Note: To target the image_resource in a pipeline, use /jobs/type=docker-image as the path to replace.

At this point you’ll have two pipelines, one which pulls new versions of the resource(s) as they’re detected, packages them up and puts them in S3, and another that automatically generates a version of your pipeline that pulls from S3 when a new version of the standard pipeline is pushed.

Airgapped Environments

The above pipelines are sufficient for when you have an S3-compatible blobstore that you can access both from an environment with Internet access and one that does not. But what about when you have an environment that is completely offline and requires manual transfer of artifacts? In that case you’ll want to create a single artifact that contains all of the resources the pipeline requires, including the pipeline itself, that you can move between environments manually.

To achieve this you’ll want to extend your pipeline that creates the offline version of the pipeline to create a new artifact (again, a tarball) that contains all of the resource tarballs plus the pipeline YAML.

A working example of this can be seen in the create-pcf-pipelines-combined job here.

This job:

  1. Pulls the latest tarball for each resource from S3
  2. Creates a SHA manifest for verification on the other side
  3. Creates a single tarball with all of the other tarballs inside it
  4. Encrypts the single tarball

Encrypting the tarball is optional, but it’s a good security measure and ensures the bits haven’t been tampered with during transfer.

This single tarball then needs to be copied into a location on the destination S3-compatible blobstore, where another pipeline can unpack it and put the contents in the correct bucket and path within S3. A working example of a pipeline that unpacks such an archive can be seen here.

This pipeline:

  1. Looks for new versions of the single tarball that contains the resource tarballs
  2. Decrypts the tarball
  3. Unpacks the tarball
  4. Does SHA sum verification
  5. Puts the resource tarballs in the locations within S3 referred to by the pipeline that has been modified to use S3

Pinning Versions

You can go a few steps further than what was described above when modifying your pipeline to pull artifacts from S3. You may want to do testing on a set of resources with particular versions, and after you’ve done the testing modify your pipeline to pull only those versions. You can do this by pinning versions within the get of each resource.

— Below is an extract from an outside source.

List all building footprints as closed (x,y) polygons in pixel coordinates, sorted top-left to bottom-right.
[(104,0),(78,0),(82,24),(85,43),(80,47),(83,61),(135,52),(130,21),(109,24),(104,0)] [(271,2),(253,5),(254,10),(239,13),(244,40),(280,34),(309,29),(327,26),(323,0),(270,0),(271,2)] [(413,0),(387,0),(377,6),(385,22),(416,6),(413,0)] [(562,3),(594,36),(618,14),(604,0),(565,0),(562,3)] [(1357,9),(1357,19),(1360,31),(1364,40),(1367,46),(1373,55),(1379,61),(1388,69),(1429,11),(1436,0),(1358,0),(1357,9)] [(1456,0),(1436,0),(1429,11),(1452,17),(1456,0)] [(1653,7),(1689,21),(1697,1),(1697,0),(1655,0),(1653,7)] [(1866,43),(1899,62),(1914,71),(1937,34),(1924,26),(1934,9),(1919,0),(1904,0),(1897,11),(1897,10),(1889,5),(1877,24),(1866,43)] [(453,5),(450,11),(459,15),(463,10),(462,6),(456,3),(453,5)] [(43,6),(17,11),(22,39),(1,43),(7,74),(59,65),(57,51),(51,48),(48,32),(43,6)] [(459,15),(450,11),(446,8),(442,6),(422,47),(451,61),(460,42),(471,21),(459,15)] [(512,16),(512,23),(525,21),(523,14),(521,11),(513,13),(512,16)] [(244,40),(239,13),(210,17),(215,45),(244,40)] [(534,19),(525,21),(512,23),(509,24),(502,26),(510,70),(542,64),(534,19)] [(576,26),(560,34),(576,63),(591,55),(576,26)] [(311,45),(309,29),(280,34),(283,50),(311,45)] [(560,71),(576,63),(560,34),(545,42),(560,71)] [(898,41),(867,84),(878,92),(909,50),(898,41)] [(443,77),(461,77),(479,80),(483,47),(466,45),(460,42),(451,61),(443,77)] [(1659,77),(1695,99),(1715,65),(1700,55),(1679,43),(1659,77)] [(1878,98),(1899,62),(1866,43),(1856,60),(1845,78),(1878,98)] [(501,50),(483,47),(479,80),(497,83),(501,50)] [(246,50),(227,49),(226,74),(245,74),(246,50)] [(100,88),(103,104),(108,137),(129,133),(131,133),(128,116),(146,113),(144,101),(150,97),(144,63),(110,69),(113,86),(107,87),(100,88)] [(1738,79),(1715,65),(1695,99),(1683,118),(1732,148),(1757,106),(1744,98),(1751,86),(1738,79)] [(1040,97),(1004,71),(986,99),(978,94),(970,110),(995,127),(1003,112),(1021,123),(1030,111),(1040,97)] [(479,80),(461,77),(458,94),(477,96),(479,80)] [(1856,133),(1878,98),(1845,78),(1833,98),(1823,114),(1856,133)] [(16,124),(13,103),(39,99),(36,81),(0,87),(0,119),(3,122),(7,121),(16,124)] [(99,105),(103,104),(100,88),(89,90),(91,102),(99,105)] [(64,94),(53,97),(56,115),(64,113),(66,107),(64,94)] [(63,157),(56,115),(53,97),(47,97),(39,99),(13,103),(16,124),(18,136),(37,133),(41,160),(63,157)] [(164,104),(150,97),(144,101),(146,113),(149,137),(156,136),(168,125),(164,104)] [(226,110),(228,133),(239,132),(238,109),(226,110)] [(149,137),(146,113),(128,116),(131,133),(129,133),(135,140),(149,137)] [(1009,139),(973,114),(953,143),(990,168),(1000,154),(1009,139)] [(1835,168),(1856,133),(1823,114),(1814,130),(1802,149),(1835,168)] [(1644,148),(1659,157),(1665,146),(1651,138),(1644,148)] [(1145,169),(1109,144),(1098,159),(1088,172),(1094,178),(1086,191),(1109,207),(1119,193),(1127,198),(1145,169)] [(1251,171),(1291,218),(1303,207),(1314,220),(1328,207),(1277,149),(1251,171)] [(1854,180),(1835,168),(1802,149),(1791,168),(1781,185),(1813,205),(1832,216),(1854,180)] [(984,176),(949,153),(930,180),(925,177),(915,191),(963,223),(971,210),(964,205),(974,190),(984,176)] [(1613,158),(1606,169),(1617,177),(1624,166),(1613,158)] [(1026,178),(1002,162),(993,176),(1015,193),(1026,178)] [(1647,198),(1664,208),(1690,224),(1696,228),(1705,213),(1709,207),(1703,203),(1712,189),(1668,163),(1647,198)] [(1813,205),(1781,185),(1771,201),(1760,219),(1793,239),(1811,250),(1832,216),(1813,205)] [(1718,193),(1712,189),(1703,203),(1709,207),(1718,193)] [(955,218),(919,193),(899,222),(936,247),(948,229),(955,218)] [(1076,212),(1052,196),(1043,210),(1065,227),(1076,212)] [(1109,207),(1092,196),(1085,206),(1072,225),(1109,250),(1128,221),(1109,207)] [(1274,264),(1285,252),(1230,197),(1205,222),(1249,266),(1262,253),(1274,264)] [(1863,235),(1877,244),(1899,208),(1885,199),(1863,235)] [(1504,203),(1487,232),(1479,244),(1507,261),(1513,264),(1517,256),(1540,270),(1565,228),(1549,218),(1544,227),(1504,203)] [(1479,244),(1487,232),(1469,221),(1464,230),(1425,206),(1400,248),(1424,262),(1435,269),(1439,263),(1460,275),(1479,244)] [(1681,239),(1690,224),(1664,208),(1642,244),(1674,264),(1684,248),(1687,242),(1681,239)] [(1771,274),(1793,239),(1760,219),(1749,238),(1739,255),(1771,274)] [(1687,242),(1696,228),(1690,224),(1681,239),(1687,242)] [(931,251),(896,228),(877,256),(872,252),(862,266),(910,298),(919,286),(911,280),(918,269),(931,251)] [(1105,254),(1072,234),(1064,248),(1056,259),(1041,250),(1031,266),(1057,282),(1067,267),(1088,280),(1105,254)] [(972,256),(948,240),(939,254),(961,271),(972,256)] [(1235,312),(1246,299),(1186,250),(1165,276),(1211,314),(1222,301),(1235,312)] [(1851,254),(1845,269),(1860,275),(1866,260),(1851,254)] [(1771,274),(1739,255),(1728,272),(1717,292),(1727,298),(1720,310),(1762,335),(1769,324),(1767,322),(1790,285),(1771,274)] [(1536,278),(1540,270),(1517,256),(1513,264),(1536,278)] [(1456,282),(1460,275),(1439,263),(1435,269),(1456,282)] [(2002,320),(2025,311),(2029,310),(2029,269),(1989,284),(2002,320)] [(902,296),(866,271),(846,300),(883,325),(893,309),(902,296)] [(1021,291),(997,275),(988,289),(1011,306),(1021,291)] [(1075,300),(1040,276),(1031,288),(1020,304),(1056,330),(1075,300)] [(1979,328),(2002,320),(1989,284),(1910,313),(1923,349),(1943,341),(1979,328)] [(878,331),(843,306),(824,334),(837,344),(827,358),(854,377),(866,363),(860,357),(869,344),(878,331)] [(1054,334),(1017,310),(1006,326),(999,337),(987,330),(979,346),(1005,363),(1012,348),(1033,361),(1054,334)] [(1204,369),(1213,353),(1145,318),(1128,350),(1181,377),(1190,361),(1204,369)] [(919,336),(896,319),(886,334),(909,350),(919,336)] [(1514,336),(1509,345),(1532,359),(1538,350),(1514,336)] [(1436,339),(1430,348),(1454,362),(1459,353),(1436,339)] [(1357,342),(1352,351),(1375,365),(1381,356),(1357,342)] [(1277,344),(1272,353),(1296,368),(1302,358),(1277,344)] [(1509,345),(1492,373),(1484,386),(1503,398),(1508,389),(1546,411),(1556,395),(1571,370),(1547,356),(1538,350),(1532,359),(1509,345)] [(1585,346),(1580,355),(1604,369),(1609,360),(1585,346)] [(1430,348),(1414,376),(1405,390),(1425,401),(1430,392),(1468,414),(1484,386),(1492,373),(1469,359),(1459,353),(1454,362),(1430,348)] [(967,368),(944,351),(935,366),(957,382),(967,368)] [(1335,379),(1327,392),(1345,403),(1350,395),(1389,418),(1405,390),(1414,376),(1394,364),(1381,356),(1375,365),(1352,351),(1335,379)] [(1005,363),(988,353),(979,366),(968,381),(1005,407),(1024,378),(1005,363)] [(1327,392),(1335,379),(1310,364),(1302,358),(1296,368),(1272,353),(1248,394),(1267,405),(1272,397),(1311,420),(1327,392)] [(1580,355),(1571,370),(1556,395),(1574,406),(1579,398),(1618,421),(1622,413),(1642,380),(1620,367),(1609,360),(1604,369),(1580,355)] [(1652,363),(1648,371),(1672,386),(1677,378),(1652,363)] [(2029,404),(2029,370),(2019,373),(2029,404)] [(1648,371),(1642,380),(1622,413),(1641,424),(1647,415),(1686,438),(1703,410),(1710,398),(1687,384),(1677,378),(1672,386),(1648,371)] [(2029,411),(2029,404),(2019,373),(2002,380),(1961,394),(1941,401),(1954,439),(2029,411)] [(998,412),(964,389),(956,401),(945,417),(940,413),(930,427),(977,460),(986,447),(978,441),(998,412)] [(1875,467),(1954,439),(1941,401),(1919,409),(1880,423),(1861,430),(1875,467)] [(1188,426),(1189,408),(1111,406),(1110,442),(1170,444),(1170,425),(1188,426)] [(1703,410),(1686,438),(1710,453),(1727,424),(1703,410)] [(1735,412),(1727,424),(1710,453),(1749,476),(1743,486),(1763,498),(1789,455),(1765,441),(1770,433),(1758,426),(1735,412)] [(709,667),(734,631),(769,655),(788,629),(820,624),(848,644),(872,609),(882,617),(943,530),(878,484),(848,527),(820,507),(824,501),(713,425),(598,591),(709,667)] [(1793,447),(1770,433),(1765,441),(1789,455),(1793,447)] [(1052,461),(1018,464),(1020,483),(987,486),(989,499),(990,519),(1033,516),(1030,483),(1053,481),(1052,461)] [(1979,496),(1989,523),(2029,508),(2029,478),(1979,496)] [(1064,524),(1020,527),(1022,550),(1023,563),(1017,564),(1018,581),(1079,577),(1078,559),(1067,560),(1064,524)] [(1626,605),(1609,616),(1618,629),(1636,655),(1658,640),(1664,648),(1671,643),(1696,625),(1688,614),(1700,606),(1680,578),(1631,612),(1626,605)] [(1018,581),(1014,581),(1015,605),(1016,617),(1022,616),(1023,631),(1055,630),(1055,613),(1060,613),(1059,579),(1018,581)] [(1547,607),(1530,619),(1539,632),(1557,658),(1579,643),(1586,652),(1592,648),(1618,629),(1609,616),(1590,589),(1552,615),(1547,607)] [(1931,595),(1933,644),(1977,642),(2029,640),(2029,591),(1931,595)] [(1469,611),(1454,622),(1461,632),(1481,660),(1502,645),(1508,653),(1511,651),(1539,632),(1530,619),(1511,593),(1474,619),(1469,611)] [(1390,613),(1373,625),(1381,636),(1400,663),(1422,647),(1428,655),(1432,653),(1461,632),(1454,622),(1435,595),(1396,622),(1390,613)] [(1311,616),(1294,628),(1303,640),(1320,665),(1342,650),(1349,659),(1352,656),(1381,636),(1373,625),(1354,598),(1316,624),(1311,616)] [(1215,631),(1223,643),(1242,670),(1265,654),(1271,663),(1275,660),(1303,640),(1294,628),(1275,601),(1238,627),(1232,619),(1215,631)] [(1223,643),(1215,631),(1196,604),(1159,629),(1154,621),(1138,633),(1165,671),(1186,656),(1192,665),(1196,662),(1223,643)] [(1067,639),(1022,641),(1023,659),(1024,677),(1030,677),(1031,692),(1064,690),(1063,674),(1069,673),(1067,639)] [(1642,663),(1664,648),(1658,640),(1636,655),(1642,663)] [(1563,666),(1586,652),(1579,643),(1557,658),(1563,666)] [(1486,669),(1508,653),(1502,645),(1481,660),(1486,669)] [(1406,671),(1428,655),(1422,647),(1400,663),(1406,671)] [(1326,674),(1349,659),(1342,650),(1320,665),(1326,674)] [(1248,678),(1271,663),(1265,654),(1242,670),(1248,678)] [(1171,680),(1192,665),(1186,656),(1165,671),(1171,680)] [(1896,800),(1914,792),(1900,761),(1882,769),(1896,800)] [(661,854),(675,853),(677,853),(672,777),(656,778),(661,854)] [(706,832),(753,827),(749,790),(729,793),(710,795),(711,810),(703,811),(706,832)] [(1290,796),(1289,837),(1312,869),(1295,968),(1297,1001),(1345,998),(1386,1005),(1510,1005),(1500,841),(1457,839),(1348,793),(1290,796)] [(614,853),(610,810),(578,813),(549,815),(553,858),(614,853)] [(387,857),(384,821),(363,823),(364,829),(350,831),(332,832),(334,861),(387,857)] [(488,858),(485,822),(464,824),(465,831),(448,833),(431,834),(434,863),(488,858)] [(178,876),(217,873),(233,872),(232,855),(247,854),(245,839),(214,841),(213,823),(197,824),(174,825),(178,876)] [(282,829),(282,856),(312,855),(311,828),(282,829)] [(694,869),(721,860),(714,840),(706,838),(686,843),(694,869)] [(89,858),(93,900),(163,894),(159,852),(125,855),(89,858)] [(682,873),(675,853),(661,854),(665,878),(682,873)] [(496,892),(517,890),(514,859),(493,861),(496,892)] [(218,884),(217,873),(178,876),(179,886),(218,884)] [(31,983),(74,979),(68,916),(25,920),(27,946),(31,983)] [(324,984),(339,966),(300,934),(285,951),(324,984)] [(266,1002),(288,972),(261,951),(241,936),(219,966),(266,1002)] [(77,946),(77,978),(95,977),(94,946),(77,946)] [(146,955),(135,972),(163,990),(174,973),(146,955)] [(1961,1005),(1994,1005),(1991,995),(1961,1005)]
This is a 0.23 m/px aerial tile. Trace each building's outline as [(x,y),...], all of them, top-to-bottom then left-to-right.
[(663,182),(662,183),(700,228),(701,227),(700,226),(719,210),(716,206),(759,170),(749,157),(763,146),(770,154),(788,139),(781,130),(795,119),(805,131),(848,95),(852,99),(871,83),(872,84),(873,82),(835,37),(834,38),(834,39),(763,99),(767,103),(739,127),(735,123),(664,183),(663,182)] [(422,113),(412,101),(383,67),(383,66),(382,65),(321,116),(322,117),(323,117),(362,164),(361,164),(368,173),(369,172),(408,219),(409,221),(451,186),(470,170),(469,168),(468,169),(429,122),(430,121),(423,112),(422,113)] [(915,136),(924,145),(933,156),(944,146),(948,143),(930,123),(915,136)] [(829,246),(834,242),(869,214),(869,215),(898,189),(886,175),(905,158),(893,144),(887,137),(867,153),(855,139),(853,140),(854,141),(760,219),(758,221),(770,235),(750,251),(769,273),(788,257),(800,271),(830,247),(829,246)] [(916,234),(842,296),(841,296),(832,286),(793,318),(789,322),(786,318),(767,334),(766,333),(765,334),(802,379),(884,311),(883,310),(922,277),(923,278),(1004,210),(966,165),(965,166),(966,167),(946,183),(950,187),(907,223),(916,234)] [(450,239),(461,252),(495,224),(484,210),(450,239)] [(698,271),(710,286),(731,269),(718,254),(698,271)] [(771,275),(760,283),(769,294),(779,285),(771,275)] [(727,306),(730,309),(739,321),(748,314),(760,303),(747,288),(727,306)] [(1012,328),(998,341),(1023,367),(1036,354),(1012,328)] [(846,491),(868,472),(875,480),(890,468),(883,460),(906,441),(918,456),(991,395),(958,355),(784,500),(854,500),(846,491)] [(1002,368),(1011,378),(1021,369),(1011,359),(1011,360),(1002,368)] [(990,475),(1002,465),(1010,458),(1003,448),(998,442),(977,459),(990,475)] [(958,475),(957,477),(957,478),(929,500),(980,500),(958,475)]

The way to achieve this is via adding a version field to the get:

# ...snip...
get: some-resource
version:
  path: "some-resource-v1.2.0.tar"

Note: The above example is specific to pinning the version of an S3 resource; different resources require different fields and values.

You can do the above with an opfile like this:

- op: add
  path: /jobs/get=some-resource/version
  value:
    path: "some-resource-v1.2.0.tar"

Note: To pin the version of the image_resource, use /jobs/type=s3/version after having modified the pipeline to use s3 as its image_resource type.

I hope the information above is helpful in you translating your pipelines to pull from S3 rather than the existing resource types in as automated a fashion as possible.